** Information supplied follows **

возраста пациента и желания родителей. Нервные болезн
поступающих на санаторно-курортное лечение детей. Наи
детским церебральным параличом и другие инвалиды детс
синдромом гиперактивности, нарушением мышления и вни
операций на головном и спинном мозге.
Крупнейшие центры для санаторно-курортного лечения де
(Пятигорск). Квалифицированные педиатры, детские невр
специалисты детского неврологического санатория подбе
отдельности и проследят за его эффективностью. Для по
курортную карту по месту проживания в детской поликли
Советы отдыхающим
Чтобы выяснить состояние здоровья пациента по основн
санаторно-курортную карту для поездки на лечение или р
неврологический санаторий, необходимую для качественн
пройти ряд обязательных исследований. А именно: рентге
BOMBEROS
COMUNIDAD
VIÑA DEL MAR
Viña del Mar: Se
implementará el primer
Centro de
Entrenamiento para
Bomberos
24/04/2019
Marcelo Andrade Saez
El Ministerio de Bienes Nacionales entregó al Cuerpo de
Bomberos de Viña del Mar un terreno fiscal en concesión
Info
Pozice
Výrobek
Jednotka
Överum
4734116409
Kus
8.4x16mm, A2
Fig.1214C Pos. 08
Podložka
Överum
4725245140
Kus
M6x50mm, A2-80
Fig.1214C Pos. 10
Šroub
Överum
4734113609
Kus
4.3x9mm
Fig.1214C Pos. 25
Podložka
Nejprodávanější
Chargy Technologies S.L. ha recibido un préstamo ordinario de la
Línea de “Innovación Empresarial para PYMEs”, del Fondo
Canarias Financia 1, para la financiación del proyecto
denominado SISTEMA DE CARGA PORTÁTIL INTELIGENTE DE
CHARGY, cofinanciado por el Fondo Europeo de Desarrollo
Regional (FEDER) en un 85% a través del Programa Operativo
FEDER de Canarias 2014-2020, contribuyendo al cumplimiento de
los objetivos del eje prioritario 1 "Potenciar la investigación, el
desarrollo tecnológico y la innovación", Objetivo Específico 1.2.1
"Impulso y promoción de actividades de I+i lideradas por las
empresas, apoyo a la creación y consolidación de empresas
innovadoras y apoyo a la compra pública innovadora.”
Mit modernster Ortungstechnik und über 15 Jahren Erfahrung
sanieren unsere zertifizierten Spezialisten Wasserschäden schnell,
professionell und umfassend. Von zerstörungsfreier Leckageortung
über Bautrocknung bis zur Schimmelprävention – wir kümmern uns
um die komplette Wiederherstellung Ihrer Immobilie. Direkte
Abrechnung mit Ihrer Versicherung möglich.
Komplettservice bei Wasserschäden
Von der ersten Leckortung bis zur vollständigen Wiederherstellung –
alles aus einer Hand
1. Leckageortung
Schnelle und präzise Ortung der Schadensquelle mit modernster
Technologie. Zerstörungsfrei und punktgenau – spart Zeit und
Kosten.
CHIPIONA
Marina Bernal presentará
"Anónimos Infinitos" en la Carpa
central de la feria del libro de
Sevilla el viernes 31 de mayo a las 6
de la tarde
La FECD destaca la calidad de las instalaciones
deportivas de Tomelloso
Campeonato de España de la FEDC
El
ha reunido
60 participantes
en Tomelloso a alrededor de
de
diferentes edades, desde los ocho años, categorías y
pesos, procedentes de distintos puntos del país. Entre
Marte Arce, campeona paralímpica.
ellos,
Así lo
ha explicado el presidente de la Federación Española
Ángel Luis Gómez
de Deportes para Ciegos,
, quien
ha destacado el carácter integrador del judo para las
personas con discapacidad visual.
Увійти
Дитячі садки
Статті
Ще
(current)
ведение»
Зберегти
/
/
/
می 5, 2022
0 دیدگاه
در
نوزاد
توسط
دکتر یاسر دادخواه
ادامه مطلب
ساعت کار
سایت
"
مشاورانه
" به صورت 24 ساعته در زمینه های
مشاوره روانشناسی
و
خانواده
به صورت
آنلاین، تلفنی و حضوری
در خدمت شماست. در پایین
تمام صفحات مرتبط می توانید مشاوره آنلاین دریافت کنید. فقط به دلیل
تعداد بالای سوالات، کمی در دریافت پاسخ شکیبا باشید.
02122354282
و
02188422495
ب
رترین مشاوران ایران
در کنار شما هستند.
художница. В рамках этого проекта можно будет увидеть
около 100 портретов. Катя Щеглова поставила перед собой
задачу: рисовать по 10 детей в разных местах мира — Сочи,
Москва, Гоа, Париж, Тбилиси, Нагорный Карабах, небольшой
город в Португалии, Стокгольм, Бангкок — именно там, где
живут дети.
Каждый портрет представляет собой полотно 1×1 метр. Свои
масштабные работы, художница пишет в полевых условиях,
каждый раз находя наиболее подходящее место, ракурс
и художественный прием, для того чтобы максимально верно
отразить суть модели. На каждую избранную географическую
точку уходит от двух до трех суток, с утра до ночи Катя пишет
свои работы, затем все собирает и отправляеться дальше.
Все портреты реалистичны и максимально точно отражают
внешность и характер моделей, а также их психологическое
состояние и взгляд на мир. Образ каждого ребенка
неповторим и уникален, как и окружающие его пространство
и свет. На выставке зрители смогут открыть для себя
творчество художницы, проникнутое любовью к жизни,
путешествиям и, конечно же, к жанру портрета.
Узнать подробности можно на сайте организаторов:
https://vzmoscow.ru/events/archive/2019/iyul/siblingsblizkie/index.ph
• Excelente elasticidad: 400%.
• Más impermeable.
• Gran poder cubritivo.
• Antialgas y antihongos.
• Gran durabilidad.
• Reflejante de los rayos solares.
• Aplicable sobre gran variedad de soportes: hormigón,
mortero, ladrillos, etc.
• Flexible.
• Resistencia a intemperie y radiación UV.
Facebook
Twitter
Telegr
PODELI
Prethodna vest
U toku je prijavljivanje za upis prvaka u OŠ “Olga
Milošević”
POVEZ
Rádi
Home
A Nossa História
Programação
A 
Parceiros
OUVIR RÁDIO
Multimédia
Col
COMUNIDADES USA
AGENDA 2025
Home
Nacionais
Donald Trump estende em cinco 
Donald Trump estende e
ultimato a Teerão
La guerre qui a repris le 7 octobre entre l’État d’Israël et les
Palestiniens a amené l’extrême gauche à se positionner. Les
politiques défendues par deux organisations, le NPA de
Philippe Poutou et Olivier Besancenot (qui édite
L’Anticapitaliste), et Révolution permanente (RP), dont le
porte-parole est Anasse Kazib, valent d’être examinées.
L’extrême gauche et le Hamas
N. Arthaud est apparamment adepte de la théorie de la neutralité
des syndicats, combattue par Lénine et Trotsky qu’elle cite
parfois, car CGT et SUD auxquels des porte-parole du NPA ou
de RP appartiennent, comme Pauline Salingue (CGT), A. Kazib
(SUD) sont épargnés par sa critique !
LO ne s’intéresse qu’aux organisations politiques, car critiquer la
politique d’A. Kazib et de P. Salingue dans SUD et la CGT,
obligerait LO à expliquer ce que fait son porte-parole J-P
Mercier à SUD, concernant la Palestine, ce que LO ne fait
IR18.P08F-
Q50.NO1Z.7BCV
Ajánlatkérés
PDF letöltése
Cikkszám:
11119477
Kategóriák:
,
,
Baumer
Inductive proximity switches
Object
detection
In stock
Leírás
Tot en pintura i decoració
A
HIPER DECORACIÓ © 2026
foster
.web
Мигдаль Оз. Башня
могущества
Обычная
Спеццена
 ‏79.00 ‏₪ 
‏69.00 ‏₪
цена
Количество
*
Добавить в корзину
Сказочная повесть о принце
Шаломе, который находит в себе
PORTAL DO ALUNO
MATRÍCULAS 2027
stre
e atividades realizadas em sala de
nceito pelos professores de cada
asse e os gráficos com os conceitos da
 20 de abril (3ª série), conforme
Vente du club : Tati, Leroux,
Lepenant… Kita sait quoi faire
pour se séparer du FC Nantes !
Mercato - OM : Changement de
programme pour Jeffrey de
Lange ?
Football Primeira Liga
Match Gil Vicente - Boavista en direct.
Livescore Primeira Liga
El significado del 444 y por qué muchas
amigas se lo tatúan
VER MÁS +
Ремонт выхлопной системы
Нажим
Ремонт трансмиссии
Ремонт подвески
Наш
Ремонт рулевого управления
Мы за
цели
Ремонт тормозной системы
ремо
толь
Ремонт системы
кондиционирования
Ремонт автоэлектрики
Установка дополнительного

** End of Information supplied **

Aim of the exercise: In the data above, which lines have "санаторно"? Report each of them.

Finished exercise:
поступающих на санаторно-курортное лечение детей. Наи
Крупнейшие центры для санаторно-курортного лечения де
санаторно-курортную карту для поездки на лечение или р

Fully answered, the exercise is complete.